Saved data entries

>>

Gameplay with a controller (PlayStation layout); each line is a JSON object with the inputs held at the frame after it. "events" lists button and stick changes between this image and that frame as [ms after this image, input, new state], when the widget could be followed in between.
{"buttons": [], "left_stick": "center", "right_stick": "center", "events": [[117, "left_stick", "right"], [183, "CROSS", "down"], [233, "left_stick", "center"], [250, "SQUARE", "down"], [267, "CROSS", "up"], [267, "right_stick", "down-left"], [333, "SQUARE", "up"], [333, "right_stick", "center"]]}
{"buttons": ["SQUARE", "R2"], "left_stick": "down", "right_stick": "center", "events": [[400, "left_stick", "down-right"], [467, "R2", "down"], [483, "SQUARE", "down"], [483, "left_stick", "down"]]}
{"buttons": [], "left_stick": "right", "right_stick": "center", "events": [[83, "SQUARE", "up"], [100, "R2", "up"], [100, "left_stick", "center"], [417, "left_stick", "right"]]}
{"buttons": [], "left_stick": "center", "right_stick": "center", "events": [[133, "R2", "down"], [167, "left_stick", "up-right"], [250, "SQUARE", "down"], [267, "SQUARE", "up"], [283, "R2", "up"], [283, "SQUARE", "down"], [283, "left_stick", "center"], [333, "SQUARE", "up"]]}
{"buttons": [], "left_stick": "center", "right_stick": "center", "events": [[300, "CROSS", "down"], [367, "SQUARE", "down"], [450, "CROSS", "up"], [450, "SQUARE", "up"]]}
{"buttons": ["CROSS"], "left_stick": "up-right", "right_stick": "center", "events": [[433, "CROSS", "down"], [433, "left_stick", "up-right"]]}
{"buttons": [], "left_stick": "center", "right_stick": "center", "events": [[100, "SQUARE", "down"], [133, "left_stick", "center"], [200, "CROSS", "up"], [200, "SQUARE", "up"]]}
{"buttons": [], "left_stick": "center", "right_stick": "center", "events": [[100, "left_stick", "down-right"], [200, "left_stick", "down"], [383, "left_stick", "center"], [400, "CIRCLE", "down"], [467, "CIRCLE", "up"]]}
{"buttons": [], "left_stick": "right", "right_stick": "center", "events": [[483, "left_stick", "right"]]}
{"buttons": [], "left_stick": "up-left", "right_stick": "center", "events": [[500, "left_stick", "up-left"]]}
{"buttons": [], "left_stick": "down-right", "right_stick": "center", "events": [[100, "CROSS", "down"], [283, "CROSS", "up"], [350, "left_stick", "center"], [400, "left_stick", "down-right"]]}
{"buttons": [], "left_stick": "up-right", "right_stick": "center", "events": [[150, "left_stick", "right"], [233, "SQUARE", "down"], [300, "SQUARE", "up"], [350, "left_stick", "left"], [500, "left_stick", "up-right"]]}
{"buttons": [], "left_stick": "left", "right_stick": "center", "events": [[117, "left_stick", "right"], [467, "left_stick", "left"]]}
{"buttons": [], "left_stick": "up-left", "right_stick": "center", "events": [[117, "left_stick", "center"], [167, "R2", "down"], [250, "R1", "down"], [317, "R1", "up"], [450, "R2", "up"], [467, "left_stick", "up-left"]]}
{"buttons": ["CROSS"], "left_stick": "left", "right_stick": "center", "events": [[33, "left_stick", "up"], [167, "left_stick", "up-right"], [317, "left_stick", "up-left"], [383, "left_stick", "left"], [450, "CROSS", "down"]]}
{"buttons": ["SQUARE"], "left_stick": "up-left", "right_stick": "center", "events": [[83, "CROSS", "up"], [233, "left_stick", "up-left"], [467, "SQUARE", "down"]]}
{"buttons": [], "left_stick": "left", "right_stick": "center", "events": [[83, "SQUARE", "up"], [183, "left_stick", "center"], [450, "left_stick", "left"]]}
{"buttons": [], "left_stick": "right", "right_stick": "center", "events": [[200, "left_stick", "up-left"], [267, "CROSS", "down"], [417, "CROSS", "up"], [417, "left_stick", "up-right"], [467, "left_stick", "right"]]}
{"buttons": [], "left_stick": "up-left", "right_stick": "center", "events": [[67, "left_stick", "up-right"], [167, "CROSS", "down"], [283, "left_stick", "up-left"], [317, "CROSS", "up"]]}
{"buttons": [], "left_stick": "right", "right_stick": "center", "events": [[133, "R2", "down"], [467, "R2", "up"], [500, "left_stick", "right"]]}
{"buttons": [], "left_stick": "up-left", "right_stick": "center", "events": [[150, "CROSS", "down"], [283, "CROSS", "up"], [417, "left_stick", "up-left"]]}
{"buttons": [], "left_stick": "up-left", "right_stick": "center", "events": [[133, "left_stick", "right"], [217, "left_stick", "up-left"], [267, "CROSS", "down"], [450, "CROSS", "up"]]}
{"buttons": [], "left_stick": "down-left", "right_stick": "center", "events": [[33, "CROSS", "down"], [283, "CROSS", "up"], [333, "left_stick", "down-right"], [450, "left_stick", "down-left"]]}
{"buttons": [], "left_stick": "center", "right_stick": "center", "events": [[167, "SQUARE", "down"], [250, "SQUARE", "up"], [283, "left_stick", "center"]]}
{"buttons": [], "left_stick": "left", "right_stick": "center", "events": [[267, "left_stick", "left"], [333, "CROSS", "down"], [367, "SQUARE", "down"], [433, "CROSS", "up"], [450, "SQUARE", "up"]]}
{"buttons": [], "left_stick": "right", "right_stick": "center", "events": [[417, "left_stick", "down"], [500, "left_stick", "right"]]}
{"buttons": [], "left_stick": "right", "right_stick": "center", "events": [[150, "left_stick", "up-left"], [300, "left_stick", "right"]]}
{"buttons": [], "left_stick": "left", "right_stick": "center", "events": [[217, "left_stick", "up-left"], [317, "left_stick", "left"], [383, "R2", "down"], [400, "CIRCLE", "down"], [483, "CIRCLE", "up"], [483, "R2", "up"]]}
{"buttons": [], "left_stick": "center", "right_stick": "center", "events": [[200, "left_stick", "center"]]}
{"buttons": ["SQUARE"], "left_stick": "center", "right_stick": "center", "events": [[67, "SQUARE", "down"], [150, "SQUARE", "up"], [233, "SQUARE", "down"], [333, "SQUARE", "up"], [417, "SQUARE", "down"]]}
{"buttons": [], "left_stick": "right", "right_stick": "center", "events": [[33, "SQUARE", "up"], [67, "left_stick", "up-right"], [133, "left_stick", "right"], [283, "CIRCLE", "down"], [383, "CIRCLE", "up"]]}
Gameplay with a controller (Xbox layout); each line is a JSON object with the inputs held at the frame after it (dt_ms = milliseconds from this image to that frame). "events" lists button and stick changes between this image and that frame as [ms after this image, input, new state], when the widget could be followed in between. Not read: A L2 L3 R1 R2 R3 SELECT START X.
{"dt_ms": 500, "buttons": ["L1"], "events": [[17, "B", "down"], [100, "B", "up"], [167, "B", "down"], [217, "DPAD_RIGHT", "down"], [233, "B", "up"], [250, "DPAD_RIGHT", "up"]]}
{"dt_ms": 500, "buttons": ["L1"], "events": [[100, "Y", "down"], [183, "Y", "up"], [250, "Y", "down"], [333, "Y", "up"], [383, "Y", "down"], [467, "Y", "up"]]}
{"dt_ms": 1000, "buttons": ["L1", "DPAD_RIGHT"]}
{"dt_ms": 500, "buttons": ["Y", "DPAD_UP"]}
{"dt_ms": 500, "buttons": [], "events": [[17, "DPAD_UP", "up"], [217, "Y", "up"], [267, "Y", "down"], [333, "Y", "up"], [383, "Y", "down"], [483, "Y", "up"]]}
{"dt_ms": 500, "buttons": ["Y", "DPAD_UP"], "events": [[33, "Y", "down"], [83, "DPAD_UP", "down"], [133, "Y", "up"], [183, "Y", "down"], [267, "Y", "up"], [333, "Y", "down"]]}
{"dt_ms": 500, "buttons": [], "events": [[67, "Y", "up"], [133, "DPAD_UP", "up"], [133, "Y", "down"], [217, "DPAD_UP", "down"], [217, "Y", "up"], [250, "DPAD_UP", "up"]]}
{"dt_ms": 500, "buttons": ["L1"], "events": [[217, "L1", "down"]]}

<<

- [About this exercise]:
Copy each line of the preceding data that contains the string "held".

- [Your response]:
Gameplay with a controller (PlayStation layout); each line is a JSON object with the inputs held at the frame after it. "events" lists button and stick changes between this image and that frame as [ms after this image, input, new state], when the widget could be followed in between.
Gameplay with a controller (Xbox layout); each line is a JSON object with the inputs held at the frame after it (dt_ms = milliseconds from this image to that frame). "events" lists button and stick changes between this image and that frame as [ms after this image, input, new state], when the widget could be followed in between. Not read: A L2 L3 R1 R2 R3 SELECT START X.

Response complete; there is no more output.